Raise the Titanic: Are you thinking I am talking about the Novel by Clive Cussler? If yes, then I am cutting your thinking by "NO". I am not talking about that novel.
If you are thinking I am talking about the ICT Entertainment adventurous movies of 1980, based on the same novel. Again I have the same answer "NO". I am not talking about the novel nor the movies based on it, but being a science and especially a chemistry student I am telling you about the scientific thoughts and ways of raising the Titanic. Before talking about its raising let me tell you something about Titanic first.
The Titanic, built-in 1912 as an unsinkable luxury ocean liner, sank on its maiden voyage after colliding with an iceberg. More than 1500 people died. Today, the Titanic lies 2 miles beneath the ocean's surface some 100 miles south of the Great Banks of Newfoundland, Canada.
There is considerable interest in raising the Titanic. Although there is no major scientific justification for raising the ship, it might have some commercial value because people are interested in seeing things of historical significance. However, the pressure at this depth is about 300atm, which is too extreme for underwater divers. But some scientists want the challenge of the advanced technological problems that such a feat presents. These scientists want to develop the technology to locate more important objects in the deep ocean.

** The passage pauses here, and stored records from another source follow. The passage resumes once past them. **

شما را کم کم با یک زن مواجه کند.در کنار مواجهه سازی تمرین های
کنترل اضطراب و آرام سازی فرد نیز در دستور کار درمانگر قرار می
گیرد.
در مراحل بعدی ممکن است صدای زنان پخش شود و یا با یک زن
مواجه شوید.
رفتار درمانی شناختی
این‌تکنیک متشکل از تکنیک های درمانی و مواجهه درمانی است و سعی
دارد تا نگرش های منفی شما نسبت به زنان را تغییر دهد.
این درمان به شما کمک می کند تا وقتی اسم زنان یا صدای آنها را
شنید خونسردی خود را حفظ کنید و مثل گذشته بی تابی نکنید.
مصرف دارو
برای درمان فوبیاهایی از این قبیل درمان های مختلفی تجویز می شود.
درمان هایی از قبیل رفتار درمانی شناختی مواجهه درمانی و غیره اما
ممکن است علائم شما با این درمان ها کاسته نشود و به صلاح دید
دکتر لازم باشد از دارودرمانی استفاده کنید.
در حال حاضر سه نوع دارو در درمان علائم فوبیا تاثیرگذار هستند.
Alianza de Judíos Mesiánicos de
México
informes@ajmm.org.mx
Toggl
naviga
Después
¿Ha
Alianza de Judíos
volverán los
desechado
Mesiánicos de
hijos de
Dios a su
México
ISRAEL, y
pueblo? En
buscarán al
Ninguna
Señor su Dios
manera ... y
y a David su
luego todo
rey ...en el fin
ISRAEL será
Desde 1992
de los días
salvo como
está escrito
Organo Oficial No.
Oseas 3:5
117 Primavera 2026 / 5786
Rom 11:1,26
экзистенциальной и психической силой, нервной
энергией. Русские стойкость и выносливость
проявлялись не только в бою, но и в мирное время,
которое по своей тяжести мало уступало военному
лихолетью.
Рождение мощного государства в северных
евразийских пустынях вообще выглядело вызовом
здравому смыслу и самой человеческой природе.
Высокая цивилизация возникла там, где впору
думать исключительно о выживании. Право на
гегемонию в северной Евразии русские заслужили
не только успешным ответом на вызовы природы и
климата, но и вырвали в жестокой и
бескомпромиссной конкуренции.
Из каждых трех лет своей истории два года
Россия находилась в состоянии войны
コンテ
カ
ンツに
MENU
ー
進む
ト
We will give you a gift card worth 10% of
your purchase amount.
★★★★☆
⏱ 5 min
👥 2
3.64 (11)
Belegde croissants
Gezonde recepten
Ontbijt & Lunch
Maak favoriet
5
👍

Scientists also want to expand the technology for deep-sea photography.
In the past, sunken ships have been raised by attaching inflatable buoys (big balloons) to them and filling the buoys with air. Compressors located on surface ships supply the air needed to inflate the buoys. (See in the picture below)
The picture above is taken from the book "General Chemistry" by 'J. Brown."
Unfortunately, commercial pumps are not available to pump air at a pressure of 300 to 350 atm over distances of 2 to 3 miles
However, there is another way to fill the buoys with gas other than pumping air into them. That is By substituting a direct current(DC) generator for the pump and a wire for the hose, the hydrogen ions present in the ocean (from the dissociation of ocean water) can be reduced to hydrogen gas at one electrode. This gas can be used to inflate the buoy.
Scientists have calculated that if it would take a 20-MW generator operating continuously for more than 3 years to produce enough hydrogen to raise the Titanic.